Peek at the depth event in the stack. The first element on the stack is at depth 0. If depth is -1, will parse to the end of the input stream and return the last event, which is always :end_document. Be aware that this causes the stream to be parsed up to the depth event, so you can effectively pre-parse the entire document (pull the entire thing into memory) using this method.

[ GitHub ]

# File 'lib/rexml/parsers/baseparser.rb', line 229


def peek depth=0
  raise %Q[Illegal argument "#{depth}"] if depth < -1
  temp = []
  if depth == -1
    temp.push(pull()) until empty?
  else
    while @stack.size+temp.size < depth+1
      temp.push(pull())
    end
  end
  @stack += temp if temp.size > 0
  @stack[depth]
end

#pop_namespaces_restore (private)

[ GitHub ]

# File 'lib/rexml/parsers/baseparser.rb', line 634


def pop_namespaces_restore
  namespaces_restore = @namespaces_restore_stack.pop
  namespaces_restore.each do |prefix, uri|
    if uri.nil?
      @namespaces.delete(prefix)
    else
      @namespaces[prefix] = uri
    end
  end
end

#position

[ GitHub ]

# File 'lib/rexml/parsers/baseparser.rb', line 198


def position
  if @source.respond_to? :position
    @source.position
  else
    # FIXME
    0
  end
end

#process_instruction (private)

[ GitHub ]

# File 'lib/rexml/parsers/baseparser.rb', line 737


def process_instruction
  name = parse_name("Malformed XML: Invalid processing instruction node")
  if @source.match?(/\s+/um, true)
    match_data = @source.match(/(.*?)\?>/um, true)
    unless match_data
      raise ParseException.new("Malformed XML: Unclosed processing instruction", @source)
    end
    content = match_data[1]
  else
    content = nil
    unless @source.match?("?>", true)
      raise ParseException.new("Malformed XML: Unclosed processing instruction", @source)
    end
  end
  if name == "xml"
    if @document_status
      raise ParseException.new("Malformed XML: XML declaration is not at the start", @source)

__________

### Instructions
[1] According to the REXML parser documentation, which event is always returned last when peek is called with a depth of -1?
[2] Extend the REXML parser documentation past its final line.
The records that follow have no connection to the REXML parser documentation above.

### Material provided

__________

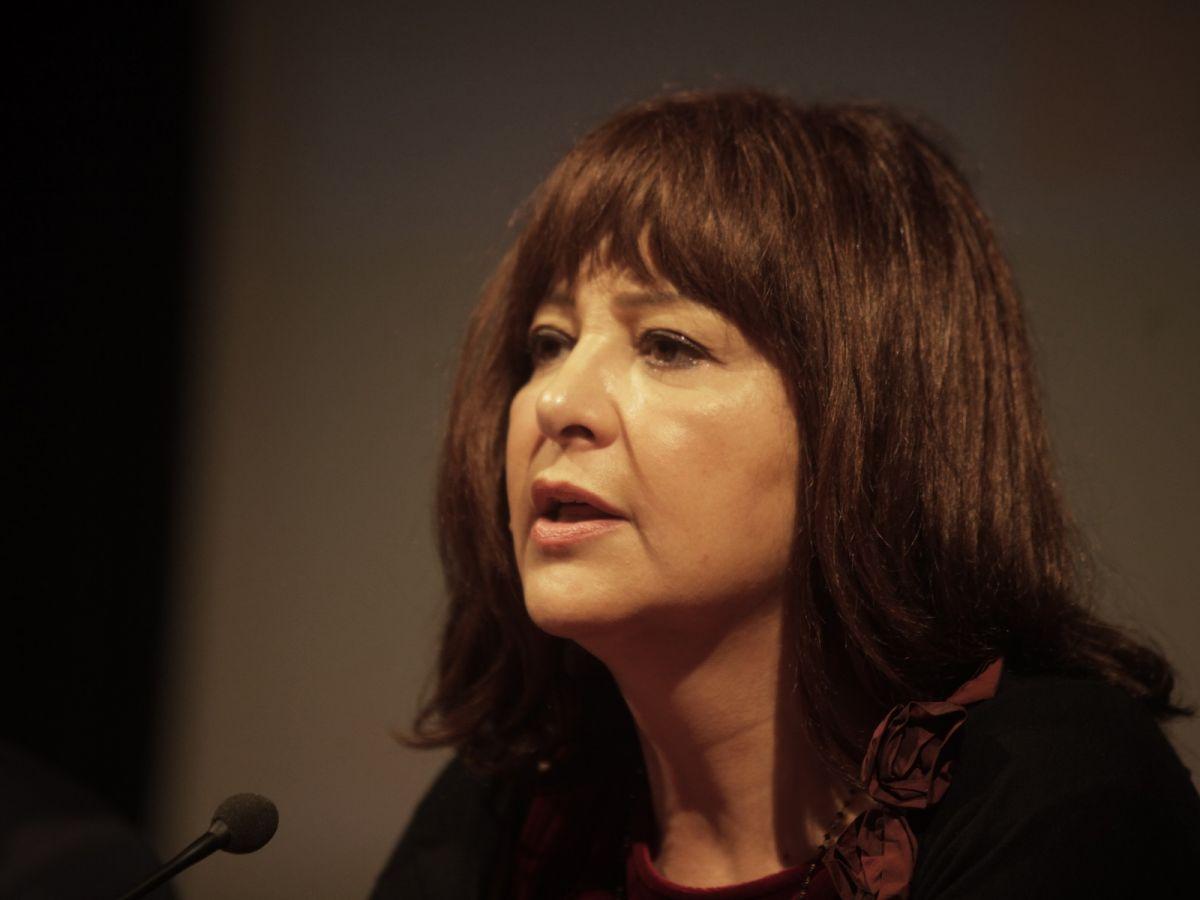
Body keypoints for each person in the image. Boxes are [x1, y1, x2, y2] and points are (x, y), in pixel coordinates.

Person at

__________

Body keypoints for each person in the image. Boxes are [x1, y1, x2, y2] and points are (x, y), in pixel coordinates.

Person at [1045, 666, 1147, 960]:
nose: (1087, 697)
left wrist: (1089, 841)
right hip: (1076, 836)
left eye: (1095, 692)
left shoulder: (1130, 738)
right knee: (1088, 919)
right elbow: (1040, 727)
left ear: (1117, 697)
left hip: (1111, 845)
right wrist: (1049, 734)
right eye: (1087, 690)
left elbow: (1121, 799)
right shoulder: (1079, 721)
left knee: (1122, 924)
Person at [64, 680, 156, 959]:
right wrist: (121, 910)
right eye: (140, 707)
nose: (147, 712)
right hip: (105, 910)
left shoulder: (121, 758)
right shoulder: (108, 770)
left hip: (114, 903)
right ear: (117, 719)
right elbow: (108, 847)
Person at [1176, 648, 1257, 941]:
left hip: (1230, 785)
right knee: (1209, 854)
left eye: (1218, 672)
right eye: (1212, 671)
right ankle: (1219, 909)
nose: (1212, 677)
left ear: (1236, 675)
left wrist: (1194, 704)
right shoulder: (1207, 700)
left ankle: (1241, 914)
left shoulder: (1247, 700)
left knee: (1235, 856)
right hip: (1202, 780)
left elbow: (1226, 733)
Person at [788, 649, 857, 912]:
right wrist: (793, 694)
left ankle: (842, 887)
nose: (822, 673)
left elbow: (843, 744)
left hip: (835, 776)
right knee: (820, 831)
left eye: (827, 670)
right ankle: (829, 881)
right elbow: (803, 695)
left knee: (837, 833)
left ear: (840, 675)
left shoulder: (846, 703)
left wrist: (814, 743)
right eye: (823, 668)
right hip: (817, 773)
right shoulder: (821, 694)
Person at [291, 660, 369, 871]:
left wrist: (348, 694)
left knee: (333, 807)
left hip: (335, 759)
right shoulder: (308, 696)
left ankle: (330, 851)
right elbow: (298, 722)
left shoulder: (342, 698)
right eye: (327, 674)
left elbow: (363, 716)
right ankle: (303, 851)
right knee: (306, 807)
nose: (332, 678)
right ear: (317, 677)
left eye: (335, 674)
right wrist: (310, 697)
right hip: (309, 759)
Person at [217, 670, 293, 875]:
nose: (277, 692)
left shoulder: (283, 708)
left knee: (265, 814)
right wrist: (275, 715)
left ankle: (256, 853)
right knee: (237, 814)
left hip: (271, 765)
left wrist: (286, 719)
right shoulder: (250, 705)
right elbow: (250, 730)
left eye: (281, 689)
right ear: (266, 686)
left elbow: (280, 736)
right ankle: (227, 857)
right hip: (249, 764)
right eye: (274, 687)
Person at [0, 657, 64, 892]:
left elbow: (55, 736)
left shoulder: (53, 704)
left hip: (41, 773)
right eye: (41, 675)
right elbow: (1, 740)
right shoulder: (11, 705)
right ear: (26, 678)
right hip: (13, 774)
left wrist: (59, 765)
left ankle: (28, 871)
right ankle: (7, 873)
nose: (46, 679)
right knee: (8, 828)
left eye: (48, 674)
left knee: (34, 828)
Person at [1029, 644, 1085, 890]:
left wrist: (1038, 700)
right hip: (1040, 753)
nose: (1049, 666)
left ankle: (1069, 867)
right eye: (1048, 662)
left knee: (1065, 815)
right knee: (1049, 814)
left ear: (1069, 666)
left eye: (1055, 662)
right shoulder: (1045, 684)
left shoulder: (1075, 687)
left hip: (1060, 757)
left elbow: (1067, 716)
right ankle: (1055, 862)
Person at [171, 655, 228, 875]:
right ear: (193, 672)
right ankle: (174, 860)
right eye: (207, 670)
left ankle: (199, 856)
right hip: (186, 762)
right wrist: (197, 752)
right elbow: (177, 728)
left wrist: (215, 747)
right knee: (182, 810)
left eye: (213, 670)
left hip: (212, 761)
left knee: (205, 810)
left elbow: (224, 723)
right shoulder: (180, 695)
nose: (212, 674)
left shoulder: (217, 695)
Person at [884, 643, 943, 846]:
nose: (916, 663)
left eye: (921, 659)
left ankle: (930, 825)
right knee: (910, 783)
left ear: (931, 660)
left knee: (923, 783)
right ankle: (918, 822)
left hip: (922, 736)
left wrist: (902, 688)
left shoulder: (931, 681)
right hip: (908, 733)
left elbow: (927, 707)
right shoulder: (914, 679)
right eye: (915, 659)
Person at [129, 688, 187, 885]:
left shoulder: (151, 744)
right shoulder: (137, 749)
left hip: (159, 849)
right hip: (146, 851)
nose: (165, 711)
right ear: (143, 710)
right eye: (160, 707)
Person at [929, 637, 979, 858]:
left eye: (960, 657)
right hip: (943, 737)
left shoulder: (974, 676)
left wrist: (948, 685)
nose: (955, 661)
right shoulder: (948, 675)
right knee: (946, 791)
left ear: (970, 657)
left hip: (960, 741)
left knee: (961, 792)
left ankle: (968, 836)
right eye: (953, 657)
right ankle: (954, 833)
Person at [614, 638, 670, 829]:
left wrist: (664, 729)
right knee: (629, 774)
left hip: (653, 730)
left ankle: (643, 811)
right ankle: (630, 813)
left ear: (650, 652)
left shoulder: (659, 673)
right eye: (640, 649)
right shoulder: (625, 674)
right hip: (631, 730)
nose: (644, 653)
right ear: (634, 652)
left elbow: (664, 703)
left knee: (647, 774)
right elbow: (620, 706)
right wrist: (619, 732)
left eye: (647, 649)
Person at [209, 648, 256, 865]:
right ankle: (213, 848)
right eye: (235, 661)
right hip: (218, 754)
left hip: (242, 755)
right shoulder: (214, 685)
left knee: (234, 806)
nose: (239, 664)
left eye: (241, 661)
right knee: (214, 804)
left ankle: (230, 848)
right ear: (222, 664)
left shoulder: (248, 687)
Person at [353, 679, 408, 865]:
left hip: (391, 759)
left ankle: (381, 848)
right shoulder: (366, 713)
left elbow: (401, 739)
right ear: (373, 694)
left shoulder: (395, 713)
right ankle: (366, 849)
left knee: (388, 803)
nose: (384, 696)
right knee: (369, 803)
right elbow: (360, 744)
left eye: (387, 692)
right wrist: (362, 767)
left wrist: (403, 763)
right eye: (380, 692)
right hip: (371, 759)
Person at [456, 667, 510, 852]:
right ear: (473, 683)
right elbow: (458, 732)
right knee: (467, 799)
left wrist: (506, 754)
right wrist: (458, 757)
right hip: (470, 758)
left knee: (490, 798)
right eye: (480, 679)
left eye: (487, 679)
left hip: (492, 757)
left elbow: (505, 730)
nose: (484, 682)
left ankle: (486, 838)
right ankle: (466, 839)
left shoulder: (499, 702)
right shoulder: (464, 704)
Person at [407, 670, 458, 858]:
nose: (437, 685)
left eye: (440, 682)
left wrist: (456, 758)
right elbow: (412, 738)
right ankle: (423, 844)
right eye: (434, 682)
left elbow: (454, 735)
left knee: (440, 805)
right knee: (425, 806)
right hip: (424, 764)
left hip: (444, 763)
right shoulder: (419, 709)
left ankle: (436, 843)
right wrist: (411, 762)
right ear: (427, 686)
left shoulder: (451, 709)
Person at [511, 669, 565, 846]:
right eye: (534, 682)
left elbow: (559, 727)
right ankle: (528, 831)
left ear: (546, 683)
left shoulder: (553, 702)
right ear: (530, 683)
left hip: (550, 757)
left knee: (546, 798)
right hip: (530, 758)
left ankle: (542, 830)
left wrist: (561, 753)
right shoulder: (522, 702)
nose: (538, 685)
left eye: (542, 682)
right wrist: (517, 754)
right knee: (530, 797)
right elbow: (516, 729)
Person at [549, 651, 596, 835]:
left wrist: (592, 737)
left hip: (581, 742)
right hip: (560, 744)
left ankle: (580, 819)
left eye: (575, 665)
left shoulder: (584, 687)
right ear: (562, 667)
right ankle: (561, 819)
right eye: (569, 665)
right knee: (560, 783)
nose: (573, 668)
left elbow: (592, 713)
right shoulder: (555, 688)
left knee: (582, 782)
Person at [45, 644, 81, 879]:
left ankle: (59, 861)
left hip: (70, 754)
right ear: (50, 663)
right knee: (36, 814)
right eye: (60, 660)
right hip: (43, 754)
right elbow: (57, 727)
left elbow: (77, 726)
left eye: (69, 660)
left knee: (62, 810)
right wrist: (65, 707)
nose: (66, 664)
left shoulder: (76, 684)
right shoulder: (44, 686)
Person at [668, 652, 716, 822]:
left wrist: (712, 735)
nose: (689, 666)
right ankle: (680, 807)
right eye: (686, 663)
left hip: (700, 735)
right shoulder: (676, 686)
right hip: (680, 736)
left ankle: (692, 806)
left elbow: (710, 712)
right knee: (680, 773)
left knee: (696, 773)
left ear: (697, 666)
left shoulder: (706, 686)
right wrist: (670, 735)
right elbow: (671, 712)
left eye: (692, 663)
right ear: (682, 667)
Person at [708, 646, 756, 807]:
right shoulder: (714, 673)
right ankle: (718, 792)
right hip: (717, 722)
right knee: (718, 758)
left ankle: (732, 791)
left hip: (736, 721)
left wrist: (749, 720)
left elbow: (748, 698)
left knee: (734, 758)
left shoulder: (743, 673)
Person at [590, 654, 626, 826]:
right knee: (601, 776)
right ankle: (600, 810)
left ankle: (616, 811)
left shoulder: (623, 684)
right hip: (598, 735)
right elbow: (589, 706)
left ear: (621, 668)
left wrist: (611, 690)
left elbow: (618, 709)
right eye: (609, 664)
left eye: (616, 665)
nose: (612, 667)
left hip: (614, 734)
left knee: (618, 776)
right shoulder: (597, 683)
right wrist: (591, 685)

__________

### Replies
[1] :end_document

[2]
    end
    version = VERSION.match(content)
    version = version[1] unless version.nil?
    encoding = ENCODING.match(content)
    encoding = encoding[1] unless encoding.nil?
    if need_source_encoding_update?(encoding)
      @source.encoding = encoding
    end
    if encoding.nil? and /\AUTF-16(?:BE|LE)\z/i =~ @source.encoding
      encoding = "UTF-16"
    end
    standalone = STANDALONE.match(content)
    standalone = standalone[1] unless standalone.nil?
    return [ :xmldecl, version, encoding, standalone ]
  end
  [:processing_instruction, name, content]
end

#pull

Returns the next event. This is a PullEvent object.

[ GitHub ]

# File 'lib/rexml/parsers/baseparser.rb', line 244


def pull
  @source.drop_parsed_content

  pull_event.tap do |event|
    @listeners.each do |listener|
      listener.receive event
    end
  end
end

#pull_event (private)

[ GitHub ]

# File 'lib/rexml/parsers/baseparser.rb', line 254


def pull_event
  if @closed
    x, @closed = @closed, nil
    return [ :end_element, x ]
  end
  if empty?
    if @document_status == :in_doctype
      raise ParseException.new("Malformed DOCTYPE: unclosed", @source)
    end
    unless @tags.empty?
      path = "/" + @tags.join("/")
      raise ParseException.new("Missing end tag for '#{path}'", @source)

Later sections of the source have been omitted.